Preparation doesn’t get a whole lot better than trying to do the impossible: keep three Pro Bowlers (Mario Williams, Marcell Dareus and Kyle Williams) and Jerry Hughes away from the quarterback.

Most of the time, Henderson gets to face Mario Williams.

“He’s a freak, man,” Henderson said. “He’s fast, strong. You don’t want to get pushed back into the quarterback by Mario. I just think, ‘Get my hands on him first.’”

Although, by most indications, the starting right tackle spot is Henderson’s to lose, nothing has been officially decided. Henderson is well aware of that.

All of that hard work and sacrifice in Minnesota won’t mean a thing if he allows himself to return to the guy who wasn’t working as hard as he needed to be during the offseason.

Overweight, out-of-shape players quickly become ex-players. They become ex-starters even faster. Henderson views Kouandjio as a formidable challenger, but not an enemy.

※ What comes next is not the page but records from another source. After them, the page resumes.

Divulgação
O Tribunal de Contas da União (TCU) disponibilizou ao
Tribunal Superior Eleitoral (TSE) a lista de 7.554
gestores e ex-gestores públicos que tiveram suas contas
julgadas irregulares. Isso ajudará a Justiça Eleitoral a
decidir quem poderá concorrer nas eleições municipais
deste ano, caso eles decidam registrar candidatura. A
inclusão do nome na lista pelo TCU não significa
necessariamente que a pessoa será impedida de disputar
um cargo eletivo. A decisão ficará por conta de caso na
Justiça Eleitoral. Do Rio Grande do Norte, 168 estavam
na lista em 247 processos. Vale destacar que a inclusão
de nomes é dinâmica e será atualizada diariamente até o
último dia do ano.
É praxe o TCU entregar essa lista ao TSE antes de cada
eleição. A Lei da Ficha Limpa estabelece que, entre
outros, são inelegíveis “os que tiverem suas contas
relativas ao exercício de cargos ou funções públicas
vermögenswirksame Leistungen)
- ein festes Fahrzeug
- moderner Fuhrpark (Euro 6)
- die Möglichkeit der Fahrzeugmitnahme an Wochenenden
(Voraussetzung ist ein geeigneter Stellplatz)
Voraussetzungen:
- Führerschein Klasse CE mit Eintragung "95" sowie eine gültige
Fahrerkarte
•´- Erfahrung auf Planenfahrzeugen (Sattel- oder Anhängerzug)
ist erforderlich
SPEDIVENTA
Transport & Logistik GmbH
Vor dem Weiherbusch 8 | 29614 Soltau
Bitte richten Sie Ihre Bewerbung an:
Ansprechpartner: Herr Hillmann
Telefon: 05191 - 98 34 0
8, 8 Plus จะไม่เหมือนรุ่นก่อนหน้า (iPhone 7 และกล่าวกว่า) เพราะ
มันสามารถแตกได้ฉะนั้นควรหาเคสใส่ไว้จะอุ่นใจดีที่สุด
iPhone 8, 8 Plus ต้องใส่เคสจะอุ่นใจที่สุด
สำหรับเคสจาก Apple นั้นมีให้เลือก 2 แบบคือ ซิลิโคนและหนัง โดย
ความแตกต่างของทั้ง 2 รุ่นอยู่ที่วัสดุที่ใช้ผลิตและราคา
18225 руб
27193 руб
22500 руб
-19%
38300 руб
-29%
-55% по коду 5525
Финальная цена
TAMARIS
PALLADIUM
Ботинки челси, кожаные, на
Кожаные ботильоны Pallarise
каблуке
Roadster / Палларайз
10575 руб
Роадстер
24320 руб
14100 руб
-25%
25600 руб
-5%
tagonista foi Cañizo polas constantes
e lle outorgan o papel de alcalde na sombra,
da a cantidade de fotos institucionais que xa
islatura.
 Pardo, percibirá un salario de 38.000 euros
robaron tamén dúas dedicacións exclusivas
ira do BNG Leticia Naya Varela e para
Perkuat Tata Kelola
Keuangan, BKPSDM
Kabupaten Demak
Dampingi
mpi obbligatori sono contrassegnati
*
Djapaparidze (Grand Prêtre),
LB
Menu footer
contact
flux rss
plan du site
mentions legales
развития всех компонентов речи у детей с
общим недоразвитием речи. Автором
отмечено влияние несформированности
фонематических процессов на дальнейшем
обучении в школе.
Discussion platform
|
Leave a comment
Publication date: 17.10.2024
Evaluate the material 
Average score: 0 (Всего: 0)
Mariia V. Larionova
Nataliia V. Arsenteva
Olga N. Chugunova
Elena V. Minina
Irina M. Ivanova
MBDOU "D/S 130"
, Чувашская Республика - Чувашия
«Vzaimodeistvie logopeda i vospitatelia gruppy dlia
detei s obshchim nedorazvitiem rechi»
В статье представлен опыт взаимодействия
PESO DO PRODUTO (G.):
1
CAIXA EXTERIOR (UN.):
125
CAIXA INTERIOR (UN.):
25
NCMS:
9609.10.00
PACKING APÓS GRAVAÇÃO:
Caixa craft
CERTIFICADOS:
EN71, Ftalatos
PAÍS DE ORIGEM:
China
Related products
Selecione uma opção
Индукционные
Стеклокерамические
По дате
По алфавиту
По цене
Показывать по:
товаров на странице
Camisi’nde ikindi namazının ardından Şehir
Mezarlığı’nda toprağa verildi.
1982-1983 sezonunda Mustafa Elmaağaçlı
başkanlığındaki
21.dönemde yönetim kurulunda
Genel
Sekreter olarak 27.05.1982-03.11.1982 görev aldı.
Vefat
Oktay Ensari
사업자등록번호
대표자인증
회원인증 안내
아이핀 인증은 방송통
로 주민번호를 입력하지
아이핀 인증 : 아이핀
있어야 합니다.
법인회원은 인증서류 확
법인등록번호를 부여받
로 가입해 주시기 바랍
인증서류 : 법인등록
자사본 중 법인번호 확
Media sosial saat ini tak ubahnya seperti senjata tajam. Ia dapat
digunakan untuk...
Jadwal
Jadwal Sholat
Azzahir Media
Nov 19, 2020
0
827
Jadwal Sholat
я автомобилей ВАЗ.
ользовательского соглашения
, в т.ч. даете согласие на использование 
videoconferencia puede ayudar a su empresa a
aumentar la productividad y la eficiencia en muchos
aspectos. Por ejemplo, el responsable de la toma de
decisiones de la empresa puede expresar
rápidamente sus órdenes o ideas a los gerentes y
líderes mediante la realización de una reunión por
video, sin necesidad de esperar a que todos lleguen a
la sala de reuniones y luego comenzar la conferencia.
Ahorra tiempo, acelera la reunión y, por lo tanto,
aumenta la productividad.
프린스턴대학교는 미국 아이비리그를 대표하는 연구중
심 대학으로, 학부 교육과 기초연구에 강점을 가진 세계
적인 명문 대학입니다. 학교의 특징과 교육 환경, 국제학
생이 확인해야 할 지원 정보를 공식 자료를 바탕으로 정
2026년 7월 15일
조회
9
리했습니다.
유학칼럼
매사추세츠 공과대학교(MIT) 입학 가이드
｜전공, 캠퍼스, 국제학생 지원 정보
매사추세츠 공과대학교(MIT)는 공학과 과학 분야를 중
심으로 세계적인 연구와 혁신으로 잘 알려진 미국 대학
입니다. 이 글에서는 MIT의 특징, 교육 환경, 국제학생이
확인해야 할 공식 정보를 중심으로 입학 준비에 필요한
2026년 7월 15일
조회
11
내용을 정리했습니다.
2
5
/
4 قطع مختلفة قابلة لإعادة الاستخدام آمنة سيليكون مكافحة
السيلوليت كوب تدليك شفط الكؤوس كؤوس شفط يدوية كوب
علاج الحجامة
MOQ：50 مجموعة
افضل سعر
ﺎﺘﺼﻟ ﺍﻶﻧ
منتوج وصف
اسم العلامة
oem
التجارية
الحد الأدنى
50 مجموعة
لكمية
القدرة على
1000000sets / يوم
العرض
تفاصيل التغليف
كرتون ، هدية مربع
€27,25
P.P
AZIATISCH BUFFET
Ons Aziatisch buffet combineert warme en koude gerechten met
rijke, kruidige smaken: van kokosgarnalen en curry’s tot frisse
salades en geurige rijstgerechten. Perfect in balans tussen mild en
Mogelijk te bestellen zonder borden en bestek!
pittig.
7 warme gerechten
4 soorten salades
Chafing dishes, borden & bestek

“Me and Cyrus are cool,” he said. “We’re actually good friends. We hang out, we help each other with what we can do better as far as our craft and things like that. It’s not, ‘I’m not going to talk to you because we’re competing for the same job.’ When it comes to competing, we compete. Afterwards, we’re cool.

“I’m going to just keep competing every day until the coach says,” to one of them, ‘This is your spot,’ or, ‘This is your spot,’” Henderson said. “I think we’re still just going hard and competing with each other every day. Both of us are just on our assignments, getting the playbook down pat and just knowing what we’re doing out there.

“It’s going to be a battle until it’s time for the first regular-season game.”